WORKING DATA:
....

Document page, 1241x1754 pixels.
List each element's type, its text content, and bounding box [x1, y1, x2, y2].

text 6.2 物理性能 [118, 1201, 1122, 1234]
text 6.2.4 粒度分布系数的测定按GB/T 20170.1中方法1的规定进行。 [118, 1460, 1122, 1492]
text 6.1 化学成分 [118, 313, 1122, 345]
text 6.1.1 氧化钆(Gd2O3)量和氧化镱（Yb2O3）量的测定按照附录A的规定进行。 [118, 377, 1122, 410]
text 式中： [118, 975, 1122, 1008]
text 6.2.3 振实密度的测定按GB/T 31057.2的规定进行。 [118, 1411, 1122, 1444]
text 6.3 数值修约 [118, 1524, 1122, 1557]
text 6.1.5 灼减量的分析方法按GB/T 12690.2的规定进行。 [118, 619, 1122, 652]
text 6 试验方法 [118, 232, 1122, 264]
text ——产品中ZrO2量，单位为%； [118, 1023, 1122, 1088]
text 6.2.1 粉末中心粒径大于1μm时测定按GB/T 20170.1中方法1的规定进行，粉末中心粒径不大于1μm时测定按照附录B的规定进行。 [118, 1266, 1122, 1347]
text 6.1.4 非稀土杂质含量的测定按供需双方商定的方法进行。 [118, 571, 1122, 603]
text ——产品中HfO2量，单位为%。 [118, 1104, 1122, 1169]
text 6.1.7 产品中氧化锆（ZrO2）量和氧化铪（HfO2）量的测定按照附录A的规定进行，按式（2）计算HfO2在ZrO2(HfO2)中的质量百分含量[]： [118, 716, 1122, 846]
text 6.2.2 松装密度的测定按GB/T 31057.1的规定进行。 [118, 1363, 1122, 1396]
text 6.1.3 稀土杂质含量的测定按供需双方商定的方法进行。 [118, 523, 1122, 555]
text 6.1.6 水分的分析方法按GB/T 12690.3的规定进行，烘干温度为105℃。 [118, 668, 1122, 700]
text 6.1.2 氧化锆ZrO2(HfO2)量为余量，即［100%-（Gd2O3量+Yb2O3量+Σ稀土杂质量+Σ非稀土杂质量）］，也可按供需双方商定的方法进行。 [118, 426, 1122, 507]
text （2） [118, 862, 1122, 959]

....

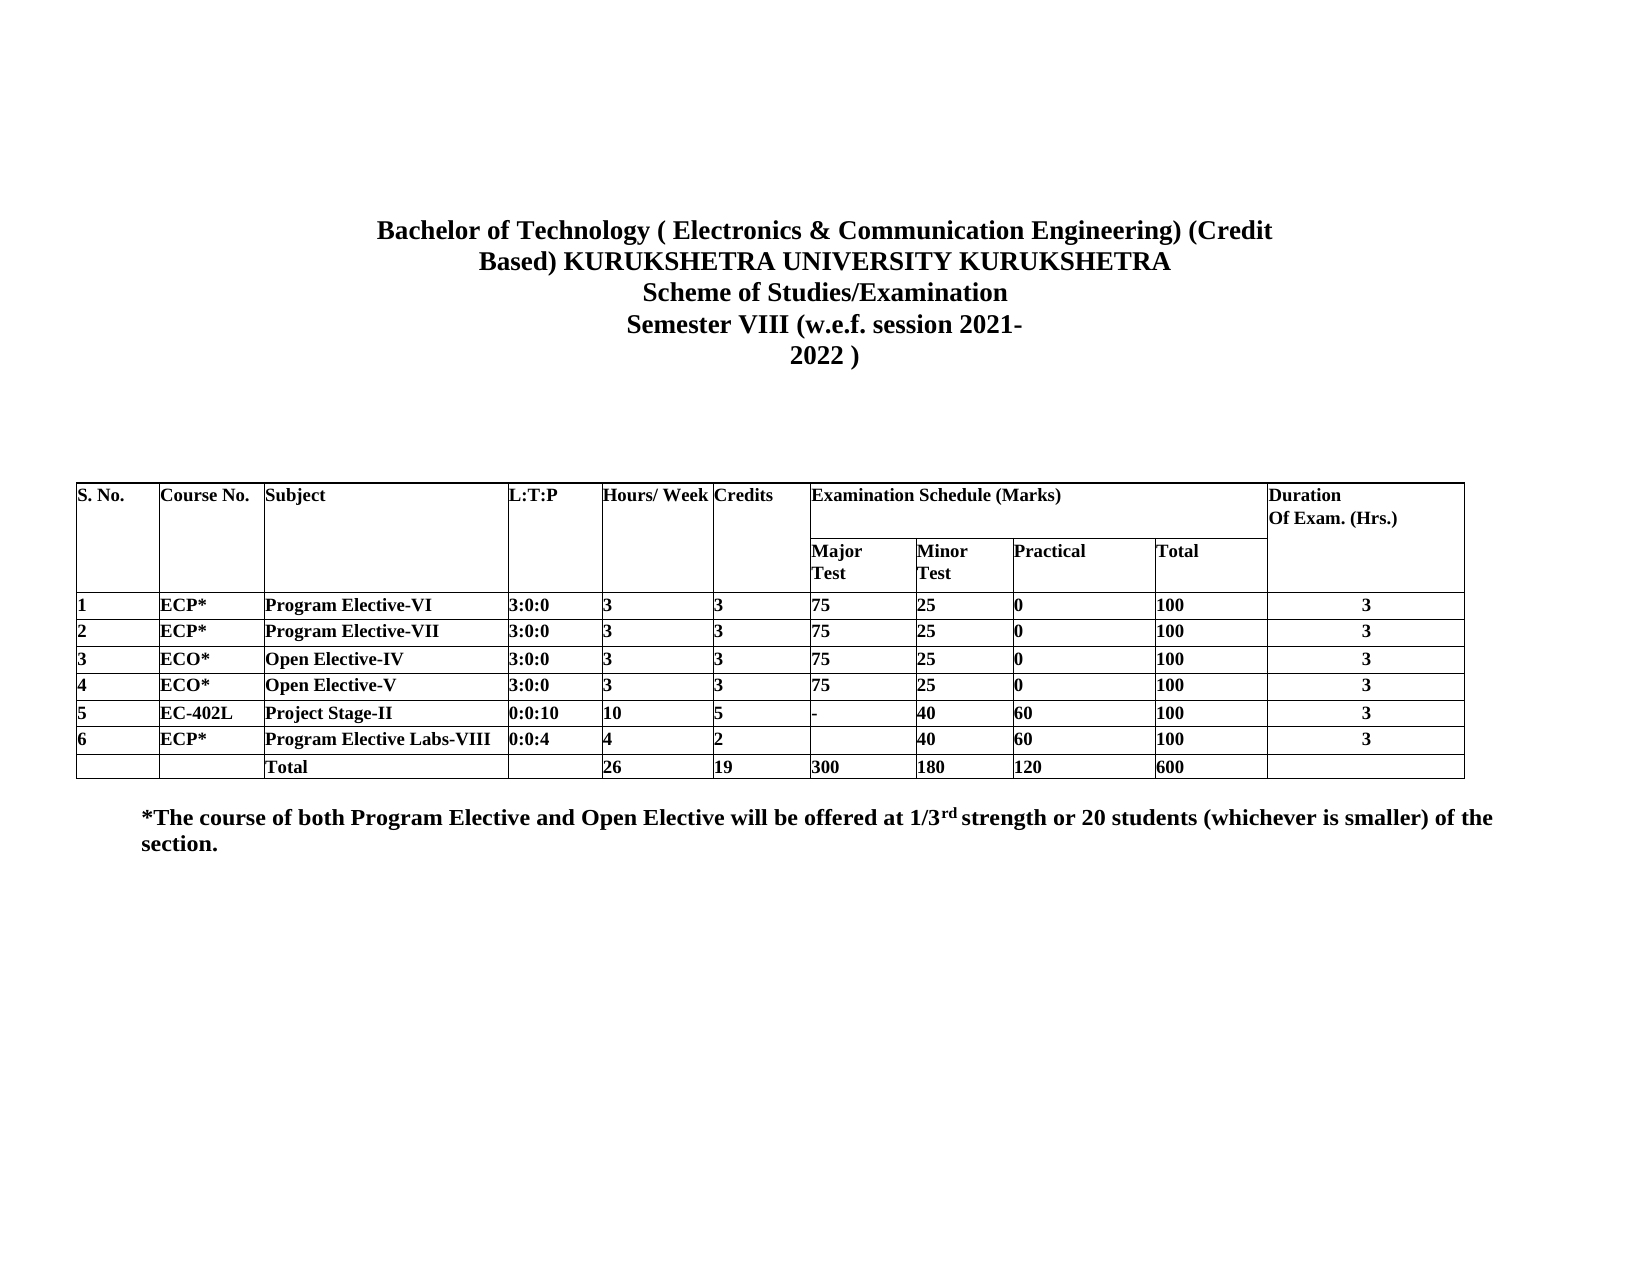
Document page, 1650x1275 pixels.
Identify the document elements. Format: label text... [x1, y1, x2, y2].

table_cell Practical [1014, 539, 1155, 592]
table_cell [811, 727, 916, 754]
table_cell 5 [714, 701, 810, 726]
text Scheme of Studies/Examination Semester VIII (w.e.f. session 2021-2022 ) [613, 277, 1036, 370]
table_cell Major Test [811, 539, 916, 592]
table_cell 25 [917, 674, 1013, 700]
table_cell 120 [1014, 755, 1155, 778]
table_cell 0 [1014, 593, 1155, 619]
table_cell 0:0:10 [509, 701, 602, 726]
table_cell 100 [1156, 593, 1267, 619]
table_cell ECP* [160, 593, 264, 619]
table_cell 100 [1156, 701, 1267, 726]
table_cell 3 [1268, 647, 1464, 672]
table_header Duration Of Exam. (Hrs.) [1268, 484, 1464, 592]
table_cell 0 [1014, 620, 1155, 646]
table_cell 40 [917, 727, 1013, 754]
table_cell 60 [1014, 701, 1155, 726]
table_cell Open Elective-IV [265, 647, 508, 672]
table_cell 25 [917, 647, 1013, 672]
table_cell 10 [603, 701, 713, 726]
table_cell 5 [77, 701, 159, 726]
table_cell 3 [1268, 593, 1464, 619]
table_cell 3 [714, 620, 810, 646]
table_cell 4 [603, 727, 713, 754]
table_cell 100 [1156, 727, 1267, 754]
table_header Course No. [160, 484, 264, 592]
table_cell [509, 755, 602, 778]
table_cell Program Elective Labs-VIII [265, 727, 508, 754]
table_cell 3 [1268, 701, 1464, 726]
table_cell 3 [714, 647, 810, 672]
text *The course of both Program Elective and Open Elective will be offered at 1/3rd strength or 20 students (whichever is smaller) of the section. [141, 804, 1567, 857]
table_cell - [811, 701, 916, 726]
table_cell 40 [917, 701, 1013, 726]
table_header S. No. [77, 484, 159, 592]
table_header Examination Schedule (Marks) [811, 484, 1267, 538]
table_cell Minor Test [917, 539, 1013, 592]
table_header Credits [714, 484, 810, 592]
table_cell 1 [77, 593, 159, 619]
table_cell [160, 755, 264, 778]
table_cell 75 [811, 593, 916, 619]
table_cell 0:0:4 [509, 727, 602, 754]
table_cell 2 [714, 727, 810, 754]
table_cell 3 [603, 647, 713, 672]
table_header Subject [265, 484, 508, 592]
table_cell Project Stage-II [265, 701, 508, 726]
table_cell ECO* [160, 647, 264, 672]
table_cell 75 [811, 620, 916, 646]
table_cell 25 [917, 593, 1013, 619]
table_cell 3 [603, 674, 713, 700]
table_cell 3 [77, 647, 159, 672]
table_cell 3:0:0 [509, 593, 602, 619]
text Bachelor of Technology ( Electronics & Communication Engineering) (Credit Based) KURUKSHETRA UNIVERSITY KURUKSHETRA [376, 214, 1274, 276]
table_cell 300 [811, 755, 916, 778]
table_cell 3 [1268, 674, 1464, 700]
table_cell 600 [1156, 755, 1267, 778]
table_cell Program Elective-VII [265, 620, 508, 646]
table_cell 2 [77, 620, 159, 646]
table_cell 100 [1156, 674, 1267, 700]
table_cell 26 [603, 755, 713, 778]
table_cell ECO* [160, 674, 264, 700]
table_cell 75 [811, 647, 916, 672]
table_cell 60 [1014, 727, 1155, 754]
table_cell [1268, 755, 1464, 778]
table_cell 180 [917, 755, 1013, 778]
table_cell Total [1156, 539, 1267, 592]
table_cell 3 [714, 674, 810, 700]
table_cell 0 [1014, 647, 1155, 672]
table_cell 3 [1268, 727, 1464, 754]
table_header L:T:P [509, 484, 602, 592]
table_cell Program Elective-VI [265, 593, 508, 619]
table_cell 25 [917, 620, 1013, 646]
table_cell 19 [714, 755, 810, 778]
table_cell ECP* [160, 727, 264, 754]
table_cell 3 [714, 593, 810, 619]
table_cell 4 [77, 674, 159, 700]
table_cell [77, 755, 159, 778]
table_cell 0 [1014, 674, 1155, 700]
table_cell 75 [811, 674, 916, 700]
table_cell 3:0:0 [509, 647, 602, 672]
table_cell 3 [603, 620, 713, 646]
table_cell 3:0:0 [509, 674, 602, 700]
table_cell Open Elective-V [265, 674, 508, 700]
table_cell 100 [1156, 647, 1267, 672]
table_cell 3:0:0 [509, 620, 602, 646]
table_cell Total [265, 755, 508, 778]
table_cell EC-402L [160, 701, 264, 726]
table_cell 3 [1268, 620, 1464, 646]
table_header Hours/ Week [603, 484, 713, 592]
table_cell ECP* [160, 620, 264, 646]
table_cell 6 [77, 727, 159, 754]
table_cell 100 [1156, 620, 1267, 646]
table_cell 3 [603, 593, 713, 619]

....

EXERCISE GOAL:
Look through the data above. Copy every line with the string "量的测定按照附录A的规定进行" in it.

SOLUTION:
text 6.1.1 氧化钆(Gd2O3)量和氧化镱（Yb2O3）量的测定按照附录A的规定进行。 [118, 377, 1122, 410]
text 6.1.7 产品中氧化锆（ZrO2）量和氧化铪（HfO2）量的测定按照附录A的规定进行，按式（2）计算HfO2在ZrO2(HfO2)中的质量百分含量[]： [118, 716, 1122, 846]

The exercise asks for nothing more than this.